Darwis menjadi salah satu titik sentral kemenangan tokoh mantan Gerakan Aceh Merdeka, Zaini-Muzakir (mantan Panglima GAM) yang diusung Partai Aceh pada pilkada 2012 yang lalu. Dia berhasil membawa kemenangan bagi Zaini-Muzakir di Bireuen.
Tentu ini menjadi catatan penting sebab Bireuen adalah kantong suara rival mereka, Irwandi Yusuf, mantan Gubernur Aceh yang memang berkampung halaman di situ. Di sini menjadi tempat perebutan suara yang panas. Darwis sendiri tinggal di Djeunib yang berjarak sekitar 20 menit perjalanan dari Bireuen.
Tak hanya itu, Darwis juga yang berperan memenangkan pemilihan Bupati Bireuen, Ruslan M. Daud, dari Partai Aceh. “Selain Zaini-Muzakir, hampir seluruh Aceh kini bupati dan wali kota dari Partai Aceh, begitu juga di parlemen,” katanya. “Saya hanya berharap mereka menjalankan amanah perjuangan, yaitu untuk membuat Aceh makmur dan sejahtera serta berkeadilan. Pemerintahan yang bersih dan bebas dari korupsi.”
***
“SAYA lahir di Bireuen, di batalion Gampong Baro, Bireuen, pada 1 Januari 1960. Dulu ayah saya tentara. Jadi, saya lahir di asrama,” kata Darwis mengenang masa kecilnya yang ternyata adalah anak kolong (sebutan dalam bahasa sehari-hari untuk anak tentara atau anak yang besar di tangsi tentara). Dia anak ketiga dari enam bersaudara, putra dari pasangan Abdullah dan Nurul Abdullah. “Ibu saya dua. Jadi, saya anak pertama dari istri kedua ayah saya, tapi anak ketiga dari semua anak-anak ayah saya,” katanya.

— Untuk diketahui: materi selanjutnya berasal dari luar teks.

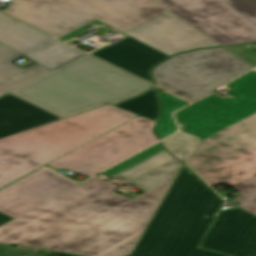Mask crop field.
<instances>
[{
	"label": "crop field",
	"mask_w": 256,
	"mask_h": 256,
	"mask_svg": "<svg viewBox=\"0 0 256 256\" xmlns=\"http://www.w3.org/2000/svg\"><path fill=\"white\" fill-rule=\"evenodd\" d=\"M182 165L173 159L130 182L145 193L133 201L94 177L0 226V243L69 256H129Z\"/></svg>",
	"instance_id": "8a807250"
},
{
	"label": "crop field",
	"mask_w": 256,
	"mask_h": 256,
	"mask_svg": "<svg viewBox=\"0 0 256 256\" xmlns=\"http://www.w3.org/2000/svg\"><path fill=\"white\" fill-rule=\"evenodd\" d=\"M234 100L211 95L175 113L180 130L201 138L187 164L211 186L224 183L256 215V71L228 84Z\"/></svg>",
	"instance_id": "ac0d7876"
},
{
	"label": "crop field",
	"mask_w": 256,
	"mask_h": 256,
	"mask_svg": "<svg viewBox=\"0 0 256 256\" xmlns=\"http://www.w3.org/2000/svg\"><path fill=\"white\" fill-rule=\"evenodd\" d=\"M152 86L84 55L10 92L61 119L140 95Z\"/></svg>",
	"instance_id": "34b2d1b8"
},
{
	"label": "crop field",
	"mask_w": 256,
	"mask_h": 256,
	"mask_svg": "<svg viewBox=\"0 0 256 256\" xmlns=\"http://www.w3.org/2000/svg\"><path fill=\"white\" fill-rule=\"evenodd\" d=\"M183 165L130 256H225L197 248L223 201Z\"/></svg>",
	"instance_id": "412701ff"
},
{
	"label": "crop field",
	"mask_w": 256,
	"mask_h": 256,
	"mask_svg": "<svg viewBox=\"0 0 256 256\" xmlns=\"http://www.w3.org/2000/svg\"><path fill=\"white\" fill-rule=\"evenodd\" d=\"M137 115L109 105L0 140V188Z\"/></svg>",
	"instance_id": "f4fd0767"
},
{
	"label": "crop field",
	"mask_w": 256,
	"mask_h": 256,
	"mask_svg": "<svg viewBox=\"0 0 256 256\" xmlns=\"http://www.w3.org/2000/svg\"><path fill=\"white\" fill-rule=\"evenodd\" d=\"M2 11L57 38L98 20L125 33L167 10L152 0H9Z\"/></svg>",
	"instance_id": "dd49c442"
},
{
	"label": "crop field",
	"mask_w": 256,
	"mask_h": 256,
	"mask_svg": "<svg viewBox=\"0 0 256 256\" xmlns=\"http://www.w3.org/2000/svg\"><path fill=\"white\" fill-rule=\"evenodd\" d=\"M249 69L225 49L214 48L174 56L152 73L158 86L194 101Z\"/></svg>",
	"instance_id": "e52e79f7"
},
{
	"label": "crop field",
	"mask_w": 256,
	"mask_h": 256,
	"mask_svg": "<svg viewBox=\"0 0 256 256\" xmlns=\"http://www.w3.org/2000/svg\"><path fill=\"white\" fill-rule=\"evenodd\" d=\"M154 122L136 117L48 165L92 176L122 158L156 142Z\"/></svg>",
	"instance_id": "d8731c3e"
},
{
	"label": "crop field",
	"mask_w": 256,
	"mask_h": 256,
	"mask_svg": "<svg viewBox=\"0 0 256 256\" xmlns=\"http://www.w3.org/2000/svg\"><path fill=\"white\" fill-rule=\"evenodd\" d=\"M220 45L256 40V27L220 0H153Z\"/></svg>",
	"instance_id": "5a996713"
},
{
	"label": "crop field",
	"mask_w": 256,
	"mask_h": 256,
	"mask_svg": "<svg viewBox=\"0 0 256 256\" xmlns=\"http://www.w3.org/2000/svg\"><path fill=\"white\" fill-rule=\"evenodd\" d=\"M125 34L168 56L218 45L170 12Z\"/></svg>",
	"instance_id": "3316defc"
},
{
	"label": "crop field",
	"mask_w": 256,
	"mask_h": 256,
	"mask_svg": "<svg viewBox=\"0 0 256 256\" xmlns=\"http://www.w3.org/2000/svg\"><path fill=\"white\" fill-rule=\"evenodd\" d=\"M200 247L233 256H256V216L241 209L219 211Z\"/></svg>",
	"instance_id": "28ad6ade"
},
{
	"label": "crop field",
	"mask_w": 256,
	"mask_h": 256,
	"mask_svg": "<svg viewBox=\"0 0 256 256\" xmlns=\"http://www.w3.org/2000/svg\"><path fill=\"white\" fill-rule=\"evenodd\" d=\"M77 185L42 169L0 191V212L15 218Z\"/></svg>",
	"instance_id": "d1516ede"
},
{
	"label": "crop field",
	"mask_w": 256,
	"mask_h": 256,
	"mask_svg": "<svg viewBox=\"0 0 256 256\" xmlns=\"http://www.w3.org/2000/svg\"><path fill=\"white\" fill-rule=\"evenodd\" d=\"M92 55L128 71L150 83V69L168 56L128 37ZM153 84V83H152Z\"/></svg>",
	"instance_id": "22f410ed"
},
{
	"label": "crop field",
	"mask_w": 256,
	"mask_h": 256,
	"mask_svg": "<svg viewBox=\"0 0 256 256\" xmlns=\"http://www.w3.org/2000/svg\"><path fill=\"white\" fill-rule=\"evenodd\" d=\"M32 105L10 94L0 98V139L61 120Z\"/></svg>",
	"instance_id": "cbeb9de0"
},
{
	"label": "crop field",
	"mask_w": 256,
	"mask_h": 256,
	"mask_svg": "<svg viewBox=\"0 0 256 256\" xmlns=\"http://www.w3.org/2000/svg\"><path fill=\"white\" fill-rule=\"evenodd\" d=\"M56 39L0 13V43L28 54Z\"/></svg>",
	"instance_id": "5142ce71"
},
{
	"label": "crop field",
	"mask_w": 256,
	"mask_h": 256,
	"mask_svg": "<svg viewBox=\"0 0 256 256\" xmlns=\"http://www.w3.org/2000/svg\"><path fill=\"white\" fill-rule=\"evenodd\" d=\"M171 159L173 157L158 143L102 173L121 182H130Z\"/></svg>",
	"instance_id": "d9b57169"
},
{
	"label": "crop field",
	"mask_w": 256,
	"mask_h": 256,
	"mask_svg": "<svg viewBox=\"0 0 256 256\" xmlns=\"http://www.w3.org/2000/svg\"><path fill=\"white\" fill-rule=\"evenodd\" d=\"M22 56L0 44V97L50 71L36 63L24 69L11 63Z\"/></svg>",
	"instance_id": "733c2abd"
},
{
	"label": "crop field",
	"mask_w": 256,
	"mask_h": 256,
	"mask_svg": "<svg viewBox=\"0 0 256 256\" xmlns=\"http://www.w3.org/2000/svg\"><path fill=\"white\" fill-rule=\"evenodd\" d=\"M80 54L82 52L56 40L26 56L49 68H54Z\"/></svg>",
	"instance_id": "4a817a6b"
},
{
	"label": "crop field",
	"mask_w": 256,
	"mask_h": 256,
	"mask_svg": "<svg viewBox=\"0 0 256 256\" xmlns=\"http://www.w3.org/2000/svg\"><path fill=\"white\" fill-rule=\"evenodd\" d=\"M114 107L137 114L154 122L156 121L159 110L154 88L138 97L119 103Z\"/></svg>",
	"instance_id": "bc2a9ffb"
},
{
	"label": "crop field",
	"mask_w": 256,
	"mask_h": 256,
	"mask_svg": "<svg viewBox=\"0 0 256 256\" xmlns=\"http://www.w3.org/2000/svg\"><path fill=\"white\" fill-rule=\"evenodd\" d=\"M196 138L178 133L172 137H169L162 142L165 148L169 150L176 158L185 160L191 149L196 143Z\"/></svg>",
	"instance_id": "214f88e0"
},
{
	"label": "crop field",
	"mask_w": 256,
	"mask_h": 256,
	"mask_svg": "<svg viewBox=\"0 0 256 256\" xmlns=\"http://www.w3.org/2000/svg\"><path fill=\"white\" fill-rule=\"evenodd\" d=\"M160 99L162 103V114L160 116L159 123L176 129L175 123L171 117V112L186 105L187 103L167 93L162 94Z\"/></svg>",
	"instance_id": "92a150f3"
},
{
	"label": "crop field",
	"mask_w": 256,
	"mask_h": 256,
	"mask_svg": "<svg viewBox=\"0 0 256 256\" xmlns=\"http://www.w3.org/2000/svg\"><path fill=\"white\" fill-rule=\"evenodd\" d=\"M256 26V0H222Z\"/></svg>",
	"instance_id": "dafd665d"
},
{
	"label": "crop field",
	"mask_w": 256,
	"mask_h": 256,
	"mask_svg": "<svg viewBox=\"0 0 256 256\" xmlns=\"http://www.w3.org/2000/svg\"><path fill=\"white\" fill-rule=\"evenodd\" d=\"M174 132H176L175 129L169 128V127L161 125V124H158L155 127V134L159 138V140L174 133Z\"/></svg>",
	"instance_id": "00972430"
},
{
	"label": "crop field",
	"mask_w": 256,
	"mask_h": 256,
	"mask_svg": "<svg viewBox=\"0 0 256 256\" xmlns=\"http://www.w3.org/2000/svg\"><path fill=\"white\" fill-rule=\"evenodd\" d=\"M0 256H22L13 248L0 244Z\"/></svg>",
	"instance_id": "a9b5d70f"
},
{
	"label": "crop field",
	"mask_w": 256,
	"mask_h": 256,
	"mask_svg": "<svg viewBox=\"0 0 256 256\" xmlns=\"http://www.w3.org/2000/svg\"><path fill=\"white\" fill-rule=\"evenodd\" d=\"M83 31H85V30L82 29V28H80V29H78V30H76V31H74V32H72V33H70V34H68V35H66V36H64V37H62V38H60V39L63 40V41H65V40H67V39H69V38H71V37H73V36H75V35H77V34L83 32Z\"/></svg>",
	"instance_id": "4177f3b9"
},
{
	"label": "crop field",
	"mask_w": 256,
	"mask_h": 256,
	"mask_svg": "<svg viewBox=\"0 0 256 256\" xmlns=\"http://www.w3.org/2000/svg\"><path fill=\"white\" fill-rule=\"evenodd\" d=\"M13 218L7 216V215H4L2 213H0V225L12 220Z\"/></svg>",
	"instance_id": "730fd06b"
}]
</instances>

Memasuki sekolah dasar, Darwis diboyong orang tuanya ke Jeunib. Sejak kecil, dia sudah hobi dengan olahraga bela diri. Dia mempelajari silat, tinju, dan karate. Selain itu dia juga suka voli, badminton, dan bola kaki. Hingga beranjak remaja, dia suka berada di pasar. “Sampai saya menjadi harland,” katanya. Harland adalah sebutan untuk jagoan terminal dan pasar di perkampungan Aceh.
Pada 1980, Darwis merantau ke Medan, Sumatera Utara. Di sana dia bertemu dengan seorang polisi dari Panton Labu yang bertugas di Medan. “Kiban cara ta-udep di Medan (bagaimana caranya hidup di Medan),” Darwis bertanya kepada polisi yang akrab disapa Intel Wahab itu.
“Di sino yang peurlèe kreuh boh sôh. Nyoe hana lagèe nyan, ka jeut wo u gampông jak gulam cangkôi jak u blang (di sini yang penting tinju harus keras, jika tidak ya pulang kampung saja pegang cangkul ke sawah),” begitu jawabnya.
Rupanya, Darwis sangat sadar bahwa hidup merantau itu memang keras. Ketika Wahab menyuruhnya menghadapi seorang pimpinan geng di sebuah bioskop di Sambu, Medan, Darwis langsung mengangguk.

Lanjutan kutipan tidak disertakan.